Balon Olmayan Girişimci
Bu yazı Ali Servet Eyüboğlu tarafından yazılmıştır.
Milyon dolarlar, yatırımlar, yatırımcılar, öğütler, büyük projeler ve daha nicesi. Girişimci olmak için nekadar çok sebep var değil mi ?
Diğer yandan başarı hırsı, büyük adam olma hevesi, hayallerini gerçekleştirme isteği ve belkide en somut olanı kısa yoldan köşeyi dönme beklentisi.

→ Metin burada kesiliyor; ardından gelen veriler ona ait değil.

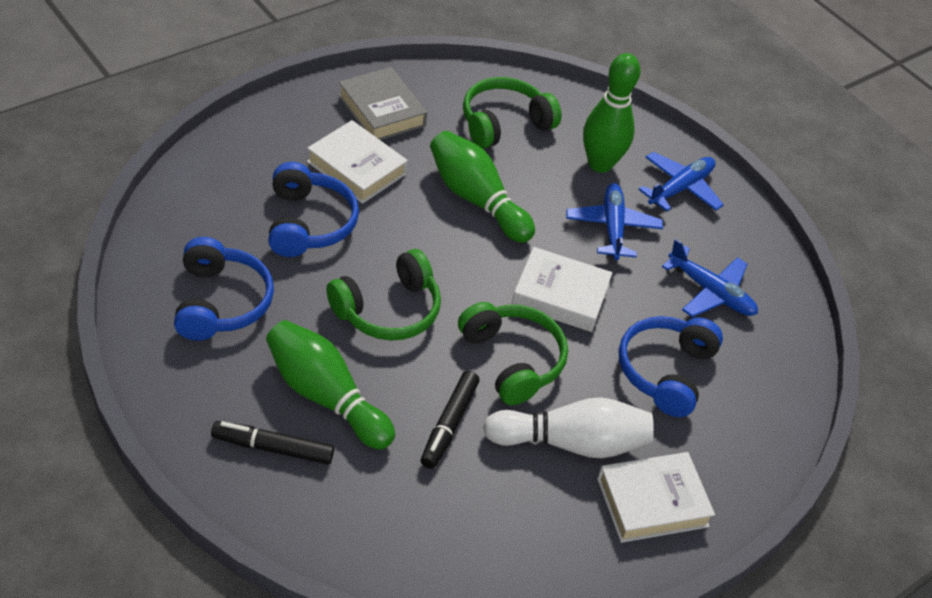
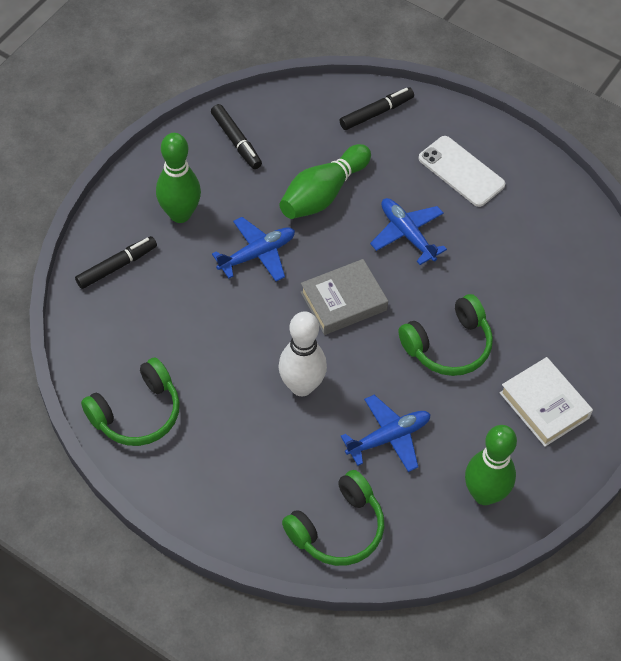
black marker: 2 -> 3
blue headphones: 3 -> 0
white book: 3 -> 1
white phone: 0 -> 1

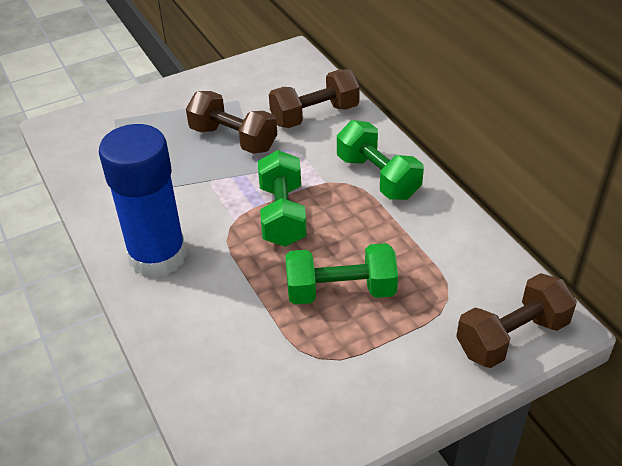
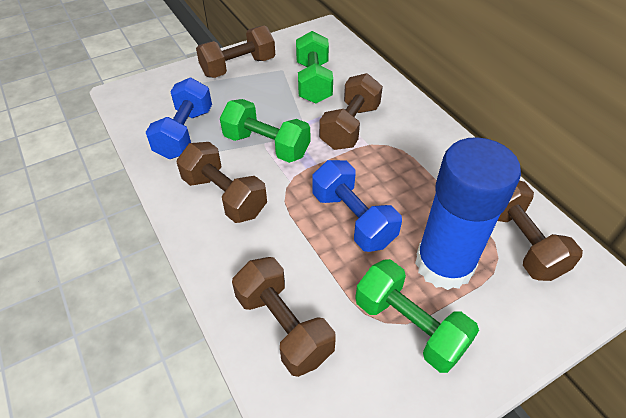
blue dumbbell: 0 -> 2
brown dumbbell: 3 -> 5

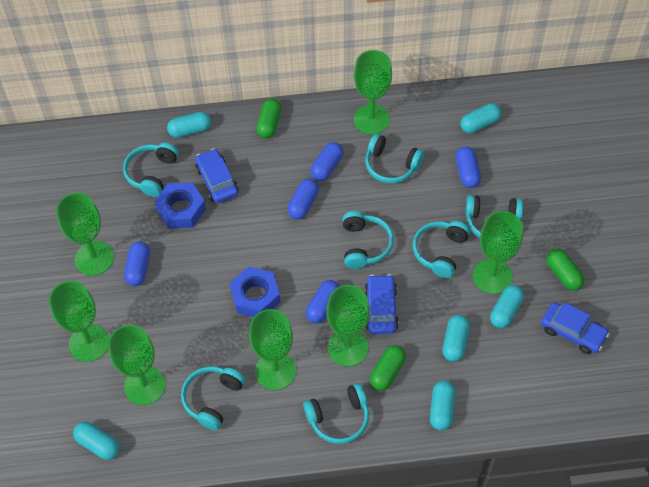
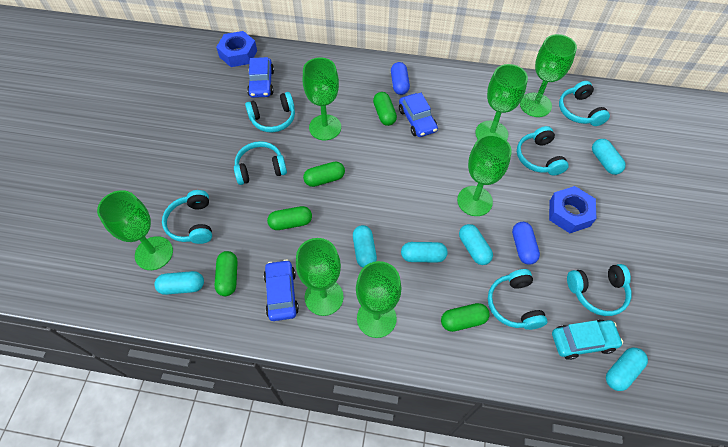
blue capsule: 5 -> 2
green capsule: 3 -> 5
turquoise car: 0 -> 1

Sahi tüm bu kalabalığın içinde işin aslını düşünmeye, yaratıcılığa, üretkenliğe ve üretimin keyfini çıkarmaya çok zaman kalıyor mu emin değilim.
Yazının başlığı veya içeriği üzerinden kimseye bir itham veya mesaj kaygısının olmadığını peşinen bildirmek isterim. Amacım son derece içten ve temiz duygular ile fikirlerimi paylaşmak sadece. Dragon savaşlarını aratmayan soğuk savaşların hakim olduğu bir ortamda barışı ve insani değerleri en önde tutan bir insan olarak bunu özellikle belirtmek istedim.
Balonu bilirsiniz. Yeryüzündeki ilginç icatlardandır bence. Sempatiktir de. İlk örneği 1800’lerde Michael Faraday tarafından üretilmiş ama günlük hayattaki kullanımı 1930’larda gerçekleşebilmiş. Bu yazıda girişimci arkadaşlarıma daha sağlıklı bir aktarım yapabilmek için balonu teşbih nesnesi olarak kullanmış olduk.
Lafı çok uzatmadan birkaç madde halinde balon olmayan girişimci modelini özetleyerek bu dünyaya adım atmayı düşünen veya henüz adım atmış arkadaşların verimli bir değerlendirme yapmalarına vesile olabilirsek ne mutlu.
Balon olmayan girişimci ;
Verilen her gaz ile şişmez. Şişme gereği duyarsa kendisi ihtyaç duyduğu gazı istediği şekilde tedarik eder.
Uçmaz, ayakları yere basar. Hayalleri vardır ama hayalperest değildir. Gerçekçidir.
Girişimciliği seçme sebebinin temeline indiğinizde temel sebebin maddi hedefler yerine kendi özgürlüğü ve dünyada anlamlı bir iş yapma isteği olduğunu görmüş olursunuz.
Saldırgan değil, naiftir.
Hırsları insanı duygularının önüne geçmemiştir.
İnsan harcamaz, insan kazanır.
Savaşmaz, barışır.
Bencil değil, paylaşımcıdır. Herşeyi paylaşabildiği gibi, başarısını da paylaşmayı bilir.
İlk günden yatırıma odaklanmak yerine ilk günden işine odaklanır.
Girişimi için bilimsel metodlar ile planlı bir şekilde gece gündüz çalışır.
Ne zaman ve ne için yatırıma ihtiyaç duyacağını çok iyi bilir, herşeyi hesaplayarak ilerler.
Yaratıcıdır, girişimiyle ilgili her saniye yeni fikirler düşünür ve kurgular.
Kıskanç değildir.
Rekabeti savaş olarak değil katmadeğer olarak görür.Başkalarının başarılı işlerini takdir eder ve çıkarımlarda bulunur.
Başarısız olmaktan korkmaz. Bunun olası bir sonuç olacağını çok iyi bilir ve bundan utanmaz.
Bu maddeler detaylandırılabilir ve çoğaltılabilir. Eminim herkesin bu listeye ekleyeceği fikirler de vardır. Maalesef yaşadığımız dönem ve bugünün şartları bizleri balon girimciler olmaya fazlasıyla zorluyor. Ama yine de siz siz olun balon girişimci olmaktan kaçının. İç huzurunuzu, naifliğinizi, insani değerlere olan hassasiyetinizi hiçbir zaman yitirmeyin.
“Ben bayrakları değil insanları severim” sözünün sahibi Sait Faik’in
“Dünyayı güzellik kurtaracak, bir insanı sevmekle başlayacak herşey” görüşüne yürekten inanan ve bağlı kalan girişimciler ile dünya kesinlikle daha güzel olacak.